**Data extracts**

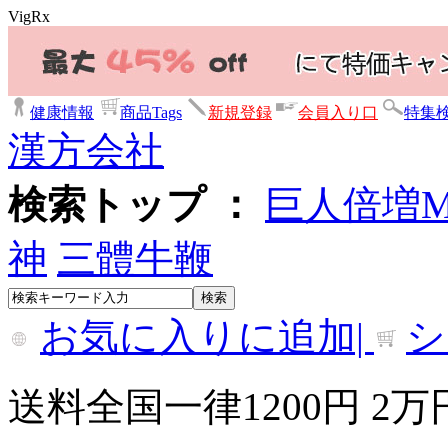
VigRx
健康情報
商品Tags
新規登録
会員入り口
特集
漢方会社
検索トップ ：
巨人倍増
神
三體牛鞭
お気に入りに追加|
シ
送料全国一律1200円 2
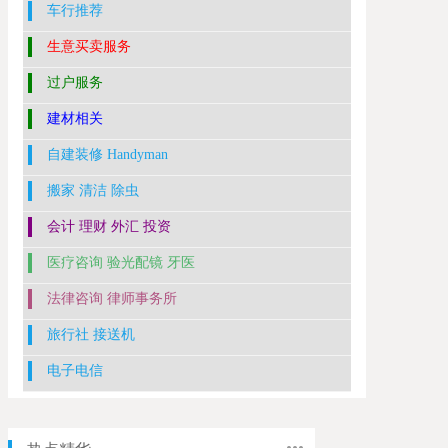
车行推荐
生意买卖服务
过户服务
建材相关
自建装修 Handyman
搬家 清洁 除虫
会计 理财 外汇 投资
医疗咨询 验光配镜 牙医
法律咨询 律师事务所
旅行社 接送机
电子电信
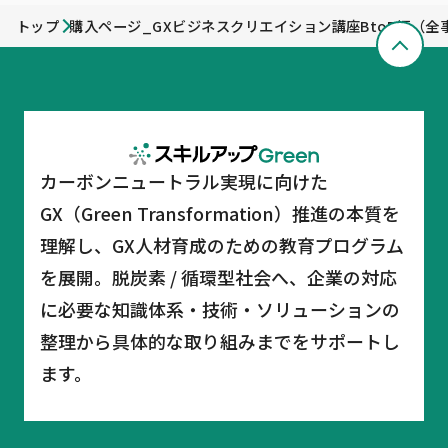
トップ
購入ページ_GXビジネスクリエイション講座BtoB編（全
カーボンニュートラル実現に向けた
GX（Green Transformation）推進の本質を
理解し、GX人材育成のための教育プログラム
を展開。脱炭素 / 循環型社会へ、企業の対応
に必要な知識体系・技術・ソリューションの
整理から具体的な取り組みまでをサポートし
ます。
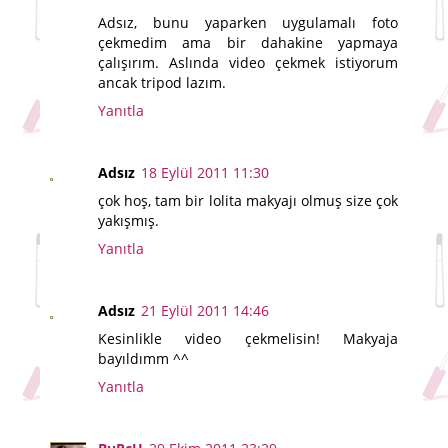
Adsız, bunu yaparken uygulamalı foto
çekmedim ama bir dahakine yapmaya
çalışırım. Aslında video çekmek istiyorum
ancak tripod lazım.
Yanıtla
Adsız
18 Eylül 2011 11:30
çok hoş, tam bir lolita makyajı olmuş size çok
yakışmış.
Yanıtla
Adsız
21 Eylül 2011 14:46
Kesinlikle video çekmelisin! Makyaja
bayıldımm ^^
Yanıtla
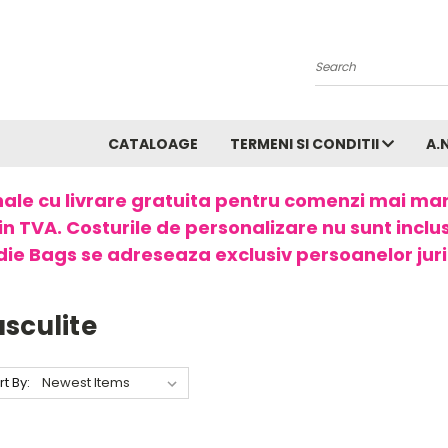
Search
CATALOAGE
TERMENI SI CONDITII
A.
ale cu livrare gratuita pentru comenzi mai ma
in TVA. Costurile de personalizare nu sunt incluse
ie Bags se adreseaza exclusiv persoanelor juri
sculite
rt By:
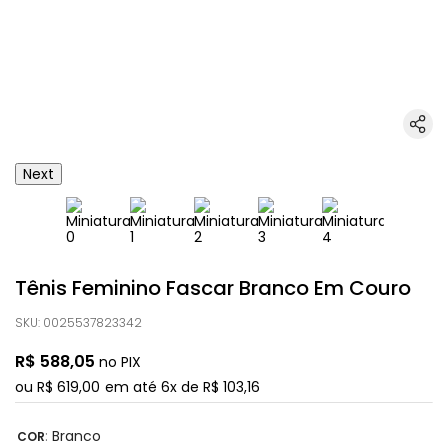
Next
Tênis Feminino Fascar Branco Em Couro
SKU
:
0025537823342
R$
588
,
05
no PIX
ou
R$
619
,
00
em até
6
x de
R$
103
,
16
:
Branco
COR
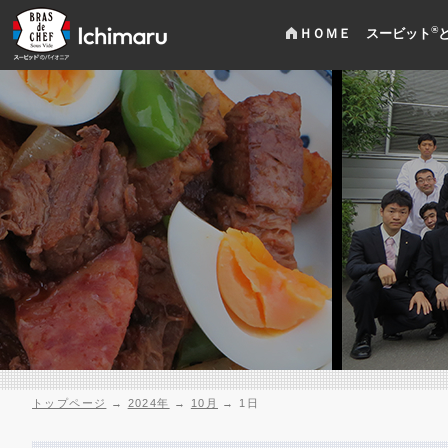
®
ＨＯＭＥ
スービット
トップページ
→
2024年
→
10月
→
1日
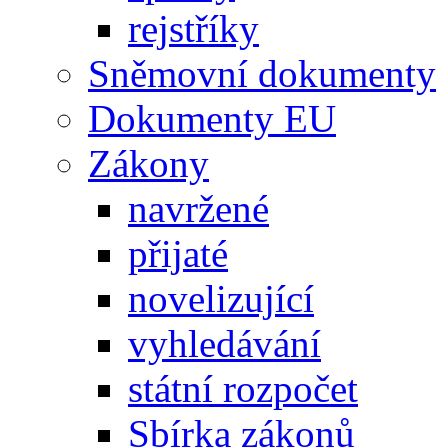
rejstříky
Sněmovní dokumenty
Dokumenty EU
Zákony
navržené
přijaté
novelizující
vyhledávání
státní rozpočet
Sbírka zákonů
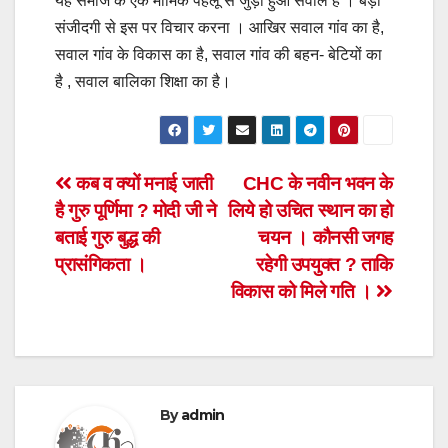
यह समाज के एक मार्मिक पहलू से जुड़ा हुआ सवाल है । बड़ी
संजीदगी से इस पर विचार करना । आखिर सवाल गांव का है,
सवाल गांव के विकास का है, सवाल गांव की बहन- बेटियों का
है , सवाल बालिका शिक्षा का है।
Post
कब व क्यों मनाई जाती
CHC के नवीन भवन के
है गुरु पूर्णिमा ? मोदी जी ने
लिये हो उचित स्थान का हो
navigation
बताई गुरु बुद्ध की
चयन । कौनसी जगह
प्रासंगिकता ।
रहेगी उपयुक्त ? ताकि
विकास को मिले गति ।
By
admin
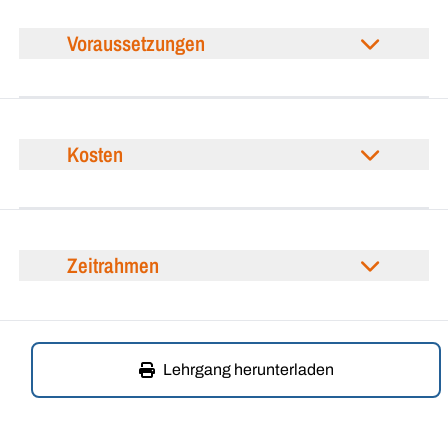
Voraussetzungen
Kosten
Zeitrahmen
Lehrgang herunterladen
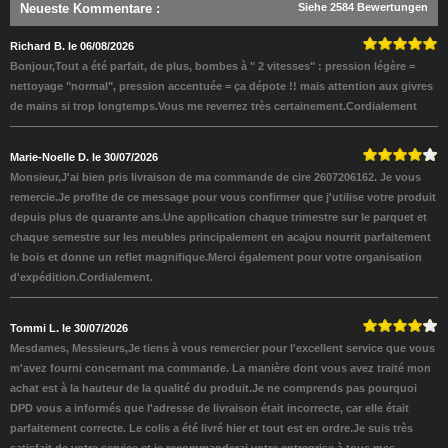
Neueste Kommentare
:
Siehe 2584 Bewertungen
Richard B. le 06/08/2026
Bonjour,Tout a été parfait, de plus, bombes à " 2 vitesses" : pression légère =
nettoyage "normal", pression accentuée = ça dépote !! mais attention aux givres
de mains si trop longtemps.Vous me reverrez très certainement.Cordialement
Marie-Noelle D. le 30/07/2026
Monsieur,J'ai bien pris livraison de ma commande de cire 2607206162. Je vous
remercie.Je profite de ce message pour vous confirmer que j'utilise votre produit
depuis plus de quarante ans.Une application chaque trimestre sur le parquet et
chaque semestre sur les meubles principalement en acajou nourrit parfaitement
le bois et donne un reflet magnifique.Merci également pour votre organisation
d'expédition.Cordialement.
Tommi L. le 30/07/2026
Mesdames, Messieurs,Je tiens à vous remercier pour l'excellent service que vous
m'avez fourni concernant ma commande. La manière dont vous avez traité mon
achat est à la hauteur de la qualité du produit.Je ne comprends pas pourquoi
DPD vous a informés que l'adresse de livraison était incorrecte, car elle était
parfaitement correcte. Le colis a été livré hier et tout est en ordre.Je suis très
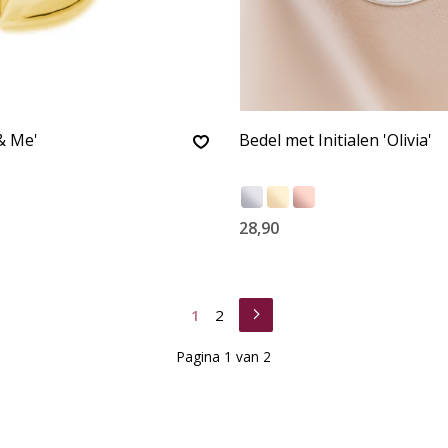
& Me'
Bedel met Initialen 'Olivia'
28,90
1
2
Pagina 1 van 2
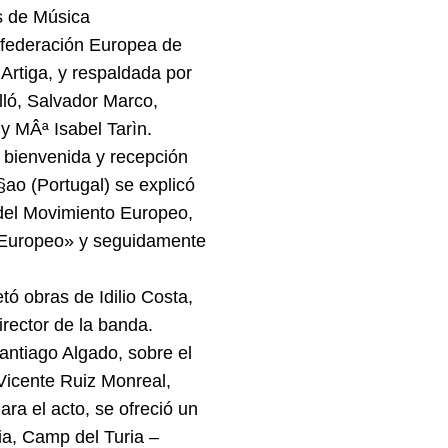
s de Música
onfederación Europea de
Artiga, y respaldada por
ló, Salvador Marco,
 MÂª Isabel Tarìn.
a bienvenida y recepción
ao (Portugal) se explicó
del Movimiento Europeo,
a Europeo» y seguidamente
ó obras de Idilio Costa,
rector de la banda.
antiago Algado, sobre el
Vicente Ruiz Monreal,
ra el acto, se ofreció un
ia, Camp del Turia –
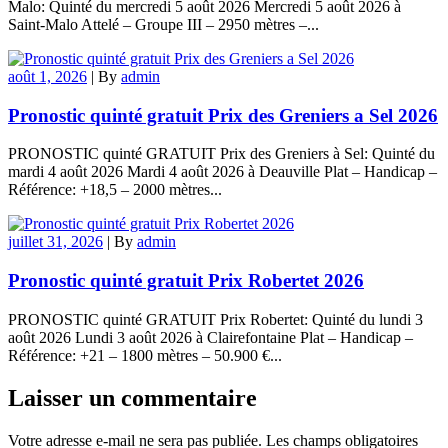
Malo: Quinté du mercredi 5 août 2026 Mercredi 5 août 2026 à
Saint-Malo Attelé – Groupe III – 2950 mètres –...
août 1, 2026
|
By
admin
Pronostic quinté gratuit Prix des Greniers a Sel 2026
PRONOSTIC quinté GRATUIT Prix des Greniers à Sel: Quinté du
mardi 4 août 2026 Mardi 4 août 2026 à Deauville Plat – Handicap –
Référence: +18,5 – 2000 mètres...
juillet 31, 2026
|
By
admin
Pronostic quinté gratuit Prix Robertet 2026
PRONOSTIC quinté GRATUIT Prix Robertet: Quinté du lundi 3
août 2026 Lundi 3 août 2026 à Clairefontaine Plat – Handicap –
Référence: +21 – 1800 mètres – 50.900 €...
Laisser un commentaire
Votre adresse e-mail ne sera pas publiée.
Les champs obligatoires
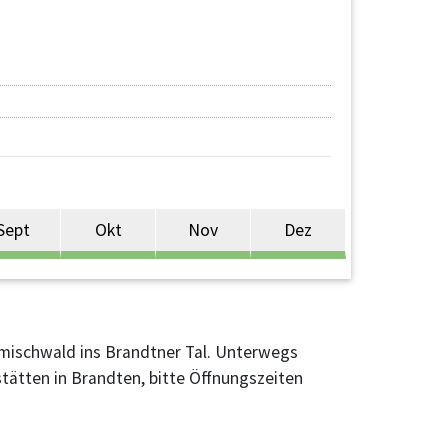
Sept
Okt
Nov
Dez
mischwald ins Brandtner Tal. Unterwegs
tätten in Brandten, bitte Öffnungszeiten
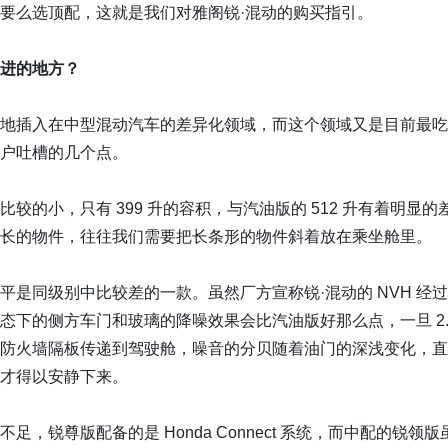
要么选顶配，这就是我们对雅阁锐·混动的购买指引。
进的地方？
地插入在中型混动汽车的差异化领域，而这个领域又是目前最吃
户吐槽的几个点。
较的小，只有 399 升的容积，与汽油版的 512 升有着明显
长的物件，往往我们需要把长条形的物件斜着放在乘坐舱里。
平是同级别中比较差的一款。虽然厂方宣称锐·混动的 NVH 经
态下的侧方车门和玻璃的降噪效果会比汽油版好那么点，一旦 2.
防火墙隔板传递到驾驶舱，噪音的分贝随着油门的深浅变化，直
才得以安静下来。
足，锐尊版配备的是 Honda Connect 系统，而中配的锐领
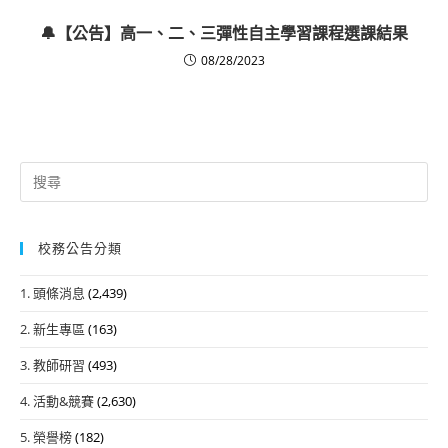
🔔【公告】高一、二、三彈性自主學習課程選課結果
08/28/2023
Search
for:
校務公告分類
1. 頭條消息
(2,439)
2. 新生專區
(163)
3. 教師研習
(493)
4. 活動&競賽
(2,630)
5. 榮譽榜
(182)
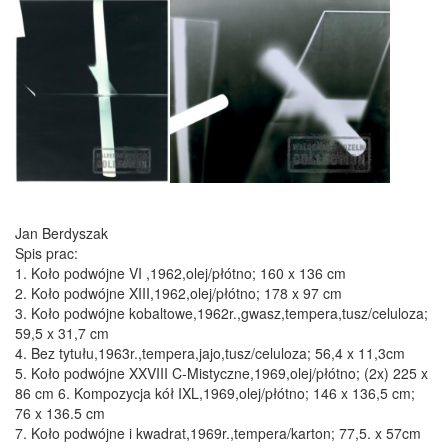
Jan Berdyszak
Spis prac:
1. Koło podwójne VI ,1962,olej/płótno; 160 x 136 cm
2. Koło podwójne XIII,1962,olej/płótno; 178 x 97 cm
3. Koło podwójne kobaltowe,1962r.,gwasz,tempera,tusz/celuloza;
59,5 x 31,7 cm
4. Bez tytułu,1963r.,tempera,jajo,tusz/celuloza; 56,4 x 11,3cm
5. Koło podwójne XXVIII C-Mistyczne,1969,olej/płótno; (2x) 225 x
86 cm 6. Kompozycja kół IXL,1969,olej/płótno; 146 x 136,5 cm;
76 x 136.5 cm
7. Koło podwójne i kwadrat,1969r.,tempera/karton; 77,5. x 57cm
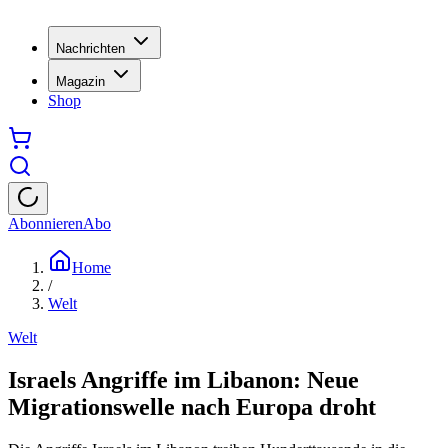
Nachrichten
Magazin
Shop
Abonnieren
Abo
Home
/
Welt
Welt
Israels Angriffe im Libanon: Neue
Migrationswelle nach Europa droht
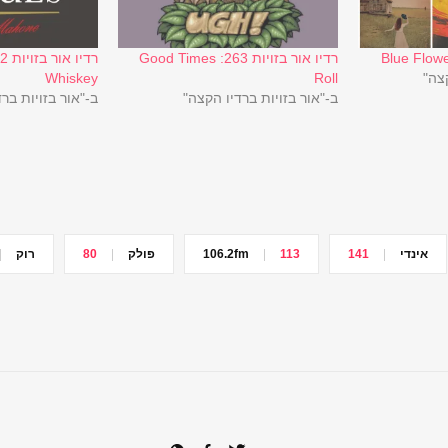
רדיו אור בזויות 263: Good Times
קצה"
Roll
Whiskey
ב-"אור בזויות ברדיו הקצה"
ב-"אור בזויות בר
אינדי
141
113
106.2fm
פולק
80
רוק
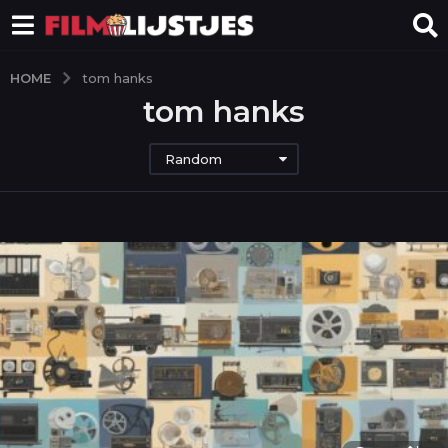
HOME
tom hanks
tom hanks
Random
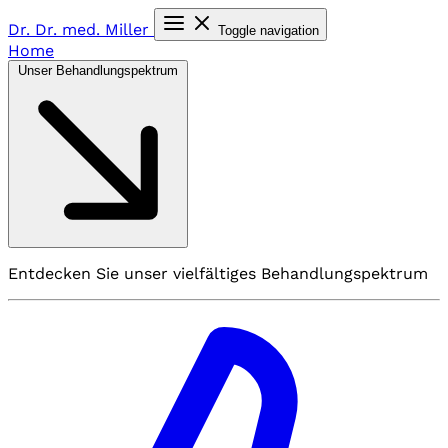
Dr. Dr. med.
Miller
Toggle navigation
Home
Unser Behandlungspektrum
Entdecken Sie unser vielfältiges Behandlungspektrum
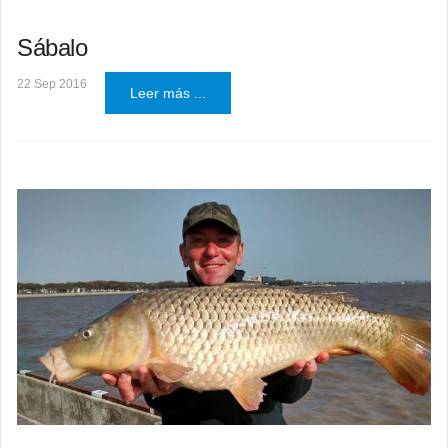
Sábalo
22 Sep 2016
Leer más ...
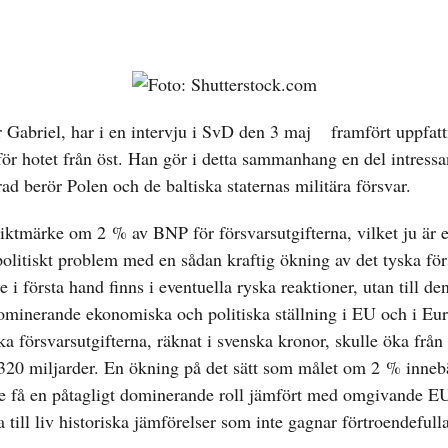
 Gabriel, har i en
intervju i SvD den 3 maj
framfört uppfatt
nför hotet från öst. Han gör i detta sammanhang en del intressa
d berör Polen och de baltiska staternas militära försvar.
tmärke om 2 % av BNP för försvarsutgifterna, vilket ju är et
politiskt problem med en sådan kraftig ökning av det tyska för
i första hand finns i eventuella ryska reaktioner, utan till den
minerande ekonomiska och politiska ställning i EU och i E
a försvarsutgifterna, räknat i svenska kronor, skulle öka från
a 320 miljarder. En ökning på det sätt som målet om 2 % inneb
lle få en påtagligt dominerande roll jämfört med omgivande E
till liv historiska jämförelser som inte gagnar förtroendefulla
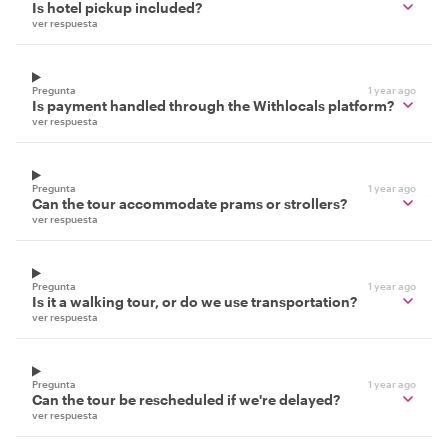
Is hotel pickup included?
ver respuesta
Pregunta
1 year ago
Is payment handled through the Withlocals platform?
ver respuesta
Pregunta
1 year ago
Can the tour accommodate prams or strollers?
ver respuesta
Pregunta
1 year ago
Is it a walking tour, or do we use transportation?
ver respuesta
Pregunta
1 year ago
Can the tour be rescheduled if we're delayed?
ver respuesta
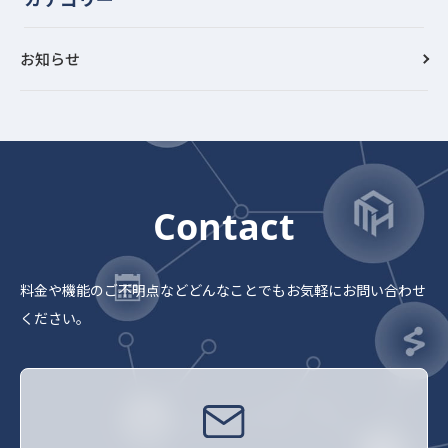
お知らせ
Contact
料金や機能のご不明点など
どんなことでもお気軽にお問い合わせ
ください。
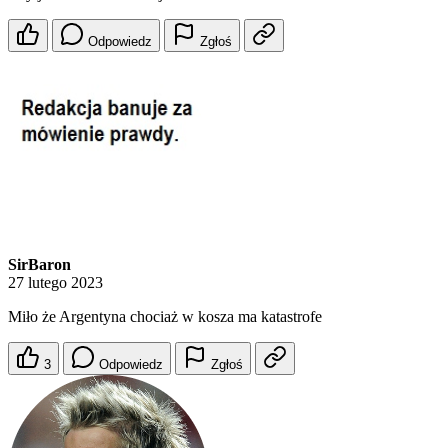
Odpowiedz
Zgłoś
SirBaron
27 lutego 2023
Miło że Argentyna chociaż w kosza ma katastrofe
3
Odpowiedz
Zgłoś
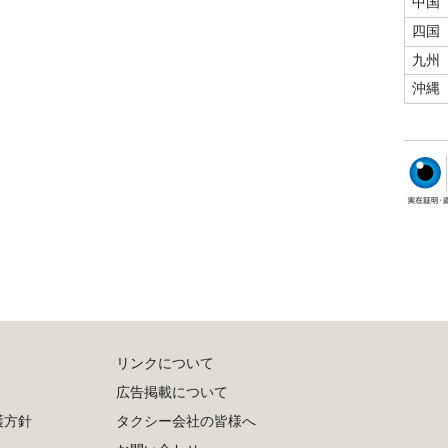
中国
四国
九州
沖縄
リンクについて
広告掲載について
護方針
タクシー会社の皆様へ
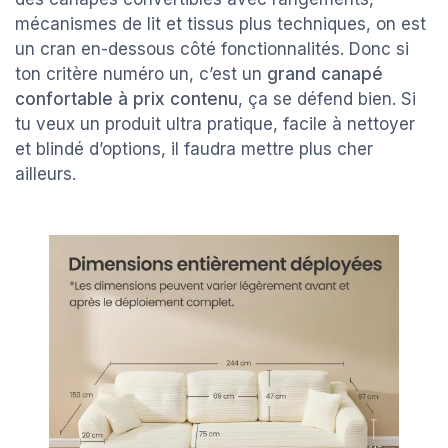
mécanismes de lit et tissus plus techniques, on est
un cran en-dessous côté fonctionnalités. Donc si
ton critère numéro un, c’est un
grand canapé
confortable à prix contenu
, ça se défend bien. Si
tu veux un produit ultra pratique, facile à nettoyer
et blindé d’options, il faudra mettre plus cher
ailleurs.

**Exercise prompt**
Copy out the data word for word, starting at the first line and ending with the line that contains "Lehrgang herunterladen", with both ends included. Omit the pictures.

**Answer to this problem**
VigRx
健康情報
商品Tags
新規登録
会員入り口
特集
漢方会社
検索トップ ：
巨人倍増
神
三體牛鞭
お気に入りに追加|
シ
送料全国一律1200円 2
车行推荐
生意买卖服务
过户服务
建材相关
自建装修 Handyman
搬家 清洁 除虫
会计 理财 外汇 投资
医疗咨询 验光配镜 牙医
法律咨询 律师事务所
旅行社 接送机
电子电信
トップ
購入ページ_GXビジネスクリエイション講座BtoB編（全
カーボンニュートラル実現に向けた
GX（Green Transformation）推進の本質を
理解し、GX人材育成のための教育プログラム
を展開。脱炭素 / 循環型社会へ、企業の対応
に必要な知識体系・技術・ソリューションの
整理から具体的な取り組みまでをサポートし
ます。
Adsız, bunu yaparken uygulamalı foto
çekmedim ama bir dahakine yapmaya
çalışırım. Aslında video çekmek istiyorum
ancak tripod lazım.
Yanıtla
Adsız
18 Eylül 2011 11:30
çok hoş, tam bir lolita makyajı olmuş size çok
yakışmış.
Yanıtla
Adsız
21 Eylül 2011 14:46
Kesinlikle video çekmelisin! Makyaja
bayıldımm ^^
Yanıtla
Search
CATALOAGE
TERMENI SI CONDITII
A.
ale cu livrare gratuita pentru comenzi mai ma
in TVA. Costurile de personalizare nu sunt incluse
ie Bags se adreseaza exclusiv persoanelor juri
sculite
rt By:
Next
Tênis Feminino Fascar Branco Em Couro
SKU
:
0025537823342
R$
588
,
05
no PIX
ou
R$
619
,
00
em até
6
x de
R$
103
,
16
:
Branco
COR
®
ＨＯＭＥ
スービット
トップページ
→
2024年
→
10月
→
1日
rejstříky
Sněmovní dokumenty
Dokumenty EU
Zákony
navržené
přijaté
novelizující
vyhledávání
státní rozpočet
Sbírka zákonů
यह समाज के एक मार्मिक पहलू से जुड़ा हुआ सवाल है । बड़ी
संजीदगी से इस पर विचार करना । आखिर सवाल गांव का है,
सवाल गांव के विकास का है, सवाल गांव की बहन- बेटियों का
है , सवाल बालिका शिक्षा का है।
Post
कब व क्यों मनाई जाती
CHC के नवीन भवन के
है गुरु पूर्णिमा ? मोदी जी ने
लिये हो उचित स्थान का हो
navigation
बताई गुरु बुद्ध की
चयन । कौनसी जगह
प्रासंगिकता ।
रहेगी उपयुक्त ? ताकि
विकास को मिले गति ।
By
admin
Voraussetzungen
Kosten
Zeitrahmen
Lehrgang herunterladen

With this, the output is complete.